/HackUPC_FakeNews_Backend

Fake News Detector using logistic regression

Primary LanguagePython

HackUPC Fake-o-meter Backend

Fake-o-meter is a Google Chrome extension which tells you how reliable the news story you are reading is with a score from 0(completely fake) to 10(completely reliable). To achieve this, we considered 3 main factors: overall style and consistency of the article, credibility of the source of the article and if other sources have discussed the topic of the article.

This is the backend for the extension, that does all the heavy lifting.

Developed at HackUPC, a 36 hour hackathon!

Frontend at: https://github.com/hendrikmolder/fake-o-meter

Check out our devpost: https://devpost.com/software/hackupc_fakenews_backend

demo

demo

Run it!

Clone this repo and the fake-o-meter repo

Install the requirements in requirements.txt

Run app.py

Follow the instructions at the fake-o-meter repo

How we built it

In order to judge the consistency of the article, and how well the body describes the title, we trained a machine learning model on a dataset of 20000 fake and credible news articles. For each article, we extract the tf-idf vector of the title, tf-idf vector of the body and the cosine similarity between both as features for a linear regression. Intuitively, this tackles two different aspects.

Tf-idf vectors allow us to judge which words carry the most weight in a document, when put in perspective of the set which contains it.
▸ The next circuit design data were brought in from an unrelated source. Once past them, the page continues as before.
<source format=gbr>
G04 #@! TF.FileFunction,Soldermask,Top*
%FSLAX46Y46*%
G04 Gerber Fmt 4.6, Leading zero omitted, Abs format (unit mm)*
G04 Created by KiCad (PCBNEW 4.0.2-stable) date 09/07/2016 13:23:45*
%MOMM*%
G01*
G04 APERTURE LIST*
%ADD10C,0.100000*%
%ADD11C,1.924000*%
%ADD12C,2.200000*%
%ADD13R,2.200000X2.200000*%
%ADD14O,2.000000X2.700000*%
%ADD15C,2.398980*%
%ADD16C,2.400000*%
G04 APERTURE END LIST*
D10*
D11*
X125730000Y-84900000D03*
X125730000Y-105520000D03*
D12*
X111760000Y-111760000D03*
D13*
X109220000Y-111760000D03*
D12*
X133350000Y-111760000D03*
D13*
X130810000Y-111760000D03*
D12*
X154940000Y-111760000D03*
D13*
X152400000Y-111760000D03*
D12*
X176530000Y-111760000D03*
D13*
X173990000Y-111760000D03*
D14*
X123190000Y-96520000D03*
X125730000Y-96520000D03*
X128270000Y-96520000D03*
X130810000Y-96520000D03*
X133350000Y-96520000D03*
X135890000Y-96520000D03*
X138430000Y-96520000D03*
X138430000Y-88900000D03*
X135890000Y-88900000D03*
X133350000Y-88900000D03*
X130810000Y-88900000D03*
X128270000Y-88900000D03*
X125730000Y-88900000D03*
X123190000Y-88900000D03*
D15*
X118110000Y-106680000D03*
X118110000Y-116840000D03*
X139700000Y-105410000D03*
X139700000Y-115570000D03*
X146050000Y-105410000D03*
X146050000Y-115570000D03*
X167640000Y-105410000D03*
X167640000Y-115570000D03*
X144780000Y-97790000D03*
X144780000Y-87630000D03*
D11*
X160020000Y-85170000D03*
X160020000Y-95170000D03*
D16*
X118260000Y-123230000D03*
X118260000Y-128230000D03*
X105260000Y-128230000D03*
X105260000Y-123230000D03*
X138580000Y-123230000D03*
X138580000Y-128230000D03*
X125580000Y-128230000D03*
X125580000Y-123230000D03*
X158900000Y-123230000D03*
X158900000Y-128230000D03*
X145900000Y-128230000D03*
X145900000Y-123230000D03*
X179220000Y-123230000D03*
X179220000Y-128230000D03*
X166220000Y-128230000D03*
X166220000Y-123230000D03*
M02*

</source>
Firstly, we notice that a lot of "fake" news exist in order to attract clicks. If the title and the body discuss vastly different topics, the article is likely unreliable. Secondly, we observe that "fake" news often share a writing style. By comparing the tf-idf vector of the article with the tf-idf vectors of articles in our dataset, we use that writing style to judge the credibility of the article.
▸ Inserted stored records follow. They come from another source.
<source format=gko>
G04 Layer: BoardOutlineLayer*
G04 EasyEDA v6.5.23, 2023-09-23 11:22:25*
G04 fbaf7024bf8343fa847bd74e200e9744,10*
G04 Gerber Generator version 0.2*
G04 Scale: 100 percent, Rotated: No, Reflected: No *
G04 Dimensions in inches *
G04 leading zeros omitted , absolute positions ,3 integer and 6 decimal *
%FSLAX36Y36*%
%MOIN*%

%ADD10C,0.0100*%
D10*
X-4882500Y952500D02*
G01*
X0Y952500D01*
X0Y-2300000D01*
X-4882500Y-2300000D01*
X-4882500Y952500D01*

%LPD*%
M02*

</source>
To incorporate the credibility of the source, we built a whitelist of trusted news sources, which get a bonus to their score. Articles from sources with a good reputation have a higher likelihood of being trustworthy.

To compare the article to similar ones from other sources, we use the Google News API. We then extract the tf-idf vectors from them and compare with the original article using cosine similarity. If other news outlets have reported on similar stories, it is more likely to be a real one.